Wiele wskazuje na to, że pisarz weźmie jednak udział w wyborach, ale w innej roli. Wiele wskazuje na to, że będzie kandydatem komitetu prezydenta Krzysztofa Żuka i zajmie jedno z „biorących” miejsc, jakie w ramach szerokiej koalicji przysługują Polsce 2050. Jak ustaliliśmy, w grę wchodzi druga pozycja na liście w okręgu drugim, obejmującym dzielnice: Rury, Sławinek, Konstantynów, Szerokie i Węglin Północny. – Rozmowy trwają, ale na tę chwilę jeszcze niczego nie mogę potwierdzić – przyznaje Wroński.

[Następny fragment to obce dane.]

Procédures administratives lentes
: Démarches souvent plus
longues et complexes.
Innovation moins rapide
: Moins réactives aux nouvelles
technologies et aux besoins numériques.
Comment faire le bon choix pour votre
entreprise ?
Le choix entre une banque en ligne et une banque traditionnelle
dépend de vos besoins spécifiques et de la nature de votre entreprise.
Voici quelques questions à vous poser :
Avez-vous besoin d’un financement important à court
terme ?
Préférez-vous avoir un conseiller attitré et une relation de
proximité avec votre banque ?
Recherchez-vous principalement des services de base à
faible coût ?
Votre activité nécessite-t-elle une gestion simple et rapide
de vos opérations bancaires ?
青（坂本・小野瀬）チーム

Warto zaznaczyć, że jednym z pomysłodawców kandydatury autora kryminałów na prezydenta był Marcin Nowak. To miejski radny, usunięty niedawno z prezydenckiego klubu i pozbawiony funkcji wiceprzewodniczącego Rady Miasta za start w ubiegłorocznych wyborach do Senatu, w kontrze do popieranego m.in. przez środowisko prezydenta Jacka Treli z Polski 2050. Nowak miał być zwolennikiem bliskiej współpracy m.in. z działaczami Konfederacji i najprawdopodobniej finalnie sam będzie ubiegał się o reelekcję do Rady Miasta z komitetu, w skład którego wejdą przedstawiciele skrajnie prawicowej formacji.

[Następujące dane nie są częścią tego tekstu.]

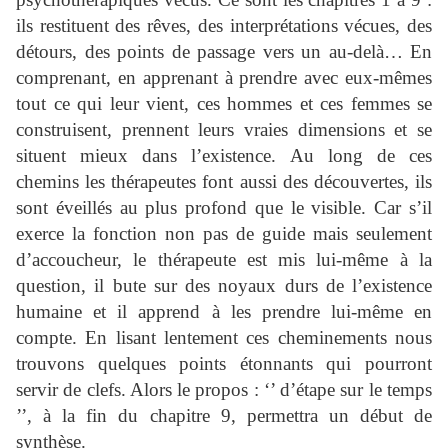
ils restituent des rêves, des interprétations vécues, des
détours, des points de passage vers un au-delà… En
comprenant, en apprenant à prendre avec eux-mêmes
tout ce qui leur vient, ces hommes et ces femmes se
construisent, prennent leurs vraies dimensions et se
situent mieux dans l’existence. Au long de ces
chemins les thérapeutes font aussi des découvertes, ils
sont éveillés au plus profond que le visible. Car s’il
exerce la fonction non pas de guide mais seulement
d’accoucheur, le thérapeute est mis lui-même à la
question, il bute sur des noyaux durs de l’existence
humaine et il apprend à les prendre lui-même en
compte. En lisant lentement ces cheminements nous
trouvons quelques points étonnants qui pourront
servir de clefs. Alors le propos : ‘’ d’étape sur le temps
’’, à la fin du chapitre 9, permettra un début de
synthèse.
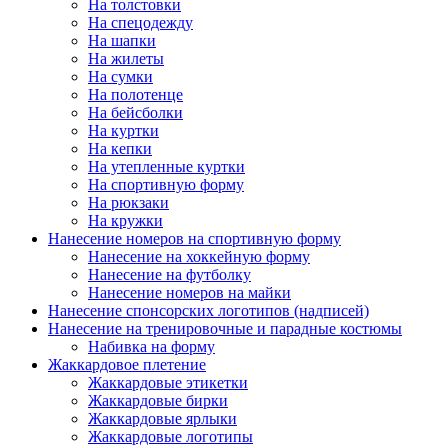
На толстовки
На спецодежду
На шапки
На жилеты
На сумки
На полотенце
На бейсболки
На куртки
На кепки
На утепленные куртки
На спортивную форму
На рюкзаки
На кружки
Нанесение номеров на спортивную форму
Нанесение на хоккейную форму
Нанесение на футболку
Нанесение номеров на майки
Нанесение спонсорских логотипов (надписей)
Нанесение на тренировочные и парадные костюмы
Набивка на форму
Жаккардовое плетение
Жаккардовые этикетки
Жаккардовые бирки
Жаккардовые ярлыки
Жаккардовые логотипы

- Mimo wieloletniej przyjaźni z Marcinem nigdy nie mieliśmy identycznych poglądów politycznych, a jedynie zbliżone. Jeśli postanowił zostać z tym środowiskiem, to ja tego nie oceniam, ani nie krytykuję – zaznacza Wroński.

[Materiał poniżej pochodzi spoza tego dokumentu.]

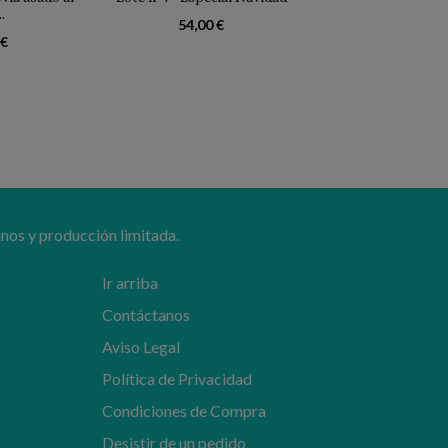
.
54,00 €
46,30 €
 €
nos y producción limitada.
Ir arriba
Contáctanos
Aviso Legal
Política de Privacidad
Condiciones de Compra
Desistir de un pedido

Marcin Nowak pytany o swój start w wyborach samorządowych przyznaje, że w tej sprawie nie zapadła jeszcze ostateczna decyzja. – Wszystko wyklaruje się w ciągu dwóch-trzech dni. Ale może to być formuła szerokiego bloku, również z działaczami Konfederacji – mówi. Pytany o rezygnację Marcina Wrońskiego z walki o prezydenturę dodaje: - Miał prawo do takiej decyzji. Uważam, że jako człowiek łączący różne środowiska byłby ciekawym kandydatem. Mam nadzieję, że na gruncie prywatnym pozostaniemy przyjaciółmi, ale nie czuję się komfortowo w sytuacji, w której z mediów dowiedziałem się, że rozważa start z komitetu prezydenta, którego jeszcze kilka tygodni temu krytykował.